Margaret Winonah Beamer Myers (September 10, 1941 – March 16, 2018) was an American political activist, who, in 1961 at the age of 19, became a Freedom Rider. Freedom Riders were civil rights activists who rode interstate buses into the segregated southern United States in 1961 and following years to challenge the non-enforcement of the United States Supreme Court decisions Irene Morgan v. Commonwealth of Virginia (1946) and Boynton v. Virginia (1960). She was arrested in Jackson, Mississippi and spent almost six months in Mississippi State Penitentiary, better known as Parchman Farm, the oldest prison and the only maximum-security prison for men in the state of Mississippi. Of all the Freedom Riders, white or black, Winonah Beamer served the longest sentence and was the only Freedom Rider who served her full term.

A white student at historically black Central State University in Wilberforce, Ohio, she joined the Freedom Riders in the summer of 1961. Winonah Beamer joined four other activists on a train from Nashville, Tennessee to Jackson, Mississippi, where they were arrested in the Illinois Central terminal on June 9, 1961. While in prison she refused bail and refused to file an appeal, later saying, "I didn't think it would be recorded if no one had done the time." Jailed on June 11, 1961, she was in prison system until Christmas Day of that year. She spent most of her time in prison near the men's death row and was able to talk to some of the death row inmates through the vents.

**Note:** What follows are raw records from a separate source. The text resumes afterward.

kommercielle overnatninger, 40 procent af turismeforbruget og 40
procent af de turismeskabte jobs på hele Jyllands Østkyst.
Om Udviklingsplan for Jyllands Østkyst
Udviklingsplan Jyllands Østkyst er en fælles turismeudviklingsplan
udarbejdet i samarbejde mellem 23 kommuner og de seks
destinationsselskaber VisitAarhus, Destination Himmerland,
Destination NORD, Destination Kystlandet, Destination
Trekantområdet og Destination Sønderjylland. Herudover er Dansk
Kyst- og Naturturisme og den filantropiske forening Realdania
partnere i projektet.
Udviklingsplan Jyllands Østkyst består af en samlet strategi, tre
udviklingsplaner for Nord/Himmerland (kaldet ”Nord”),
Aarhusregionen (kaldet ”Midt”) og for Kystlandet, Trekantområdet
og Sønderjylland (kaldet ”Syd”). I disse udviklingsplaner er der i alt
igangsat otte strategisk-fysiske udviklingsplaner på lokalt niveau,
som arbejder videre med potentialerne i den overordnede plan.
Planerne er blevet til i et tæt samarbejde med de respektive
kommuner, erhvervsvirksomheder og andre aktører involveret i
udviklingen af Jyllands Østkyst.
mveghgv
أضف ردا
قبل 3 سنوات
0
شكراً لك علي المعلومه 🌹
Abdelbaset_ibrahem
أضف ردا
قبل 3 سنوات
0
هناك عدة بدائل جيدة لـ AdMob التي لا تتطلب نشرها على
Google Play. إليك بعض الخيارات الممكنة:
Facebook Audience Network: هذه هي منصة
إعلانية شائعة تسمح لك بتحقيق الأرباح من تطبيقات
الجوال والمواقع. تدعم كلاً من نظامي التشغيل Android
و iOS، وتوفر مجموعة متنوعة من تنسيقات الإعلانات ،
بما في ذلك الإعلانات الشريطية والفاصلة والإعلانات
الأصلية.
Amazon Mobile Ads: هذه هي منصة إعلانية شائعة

Winonah Beamer was among 436 black and white activists who eventually and successfully broke the system. She said, "Our feeling at the time was, 'We're going to keep coming and we're going to flood your jails, cram your dockets and break you financially,' "

David Myers and Winonah Beamer married in 1962. She spent most of her life working with people with intellectual disabilities at a number of places in Ohio, including 22 years with the Montgomery County Board of Mental Retardation. She lived in Tampa Bay, Florida, with her husband until her death.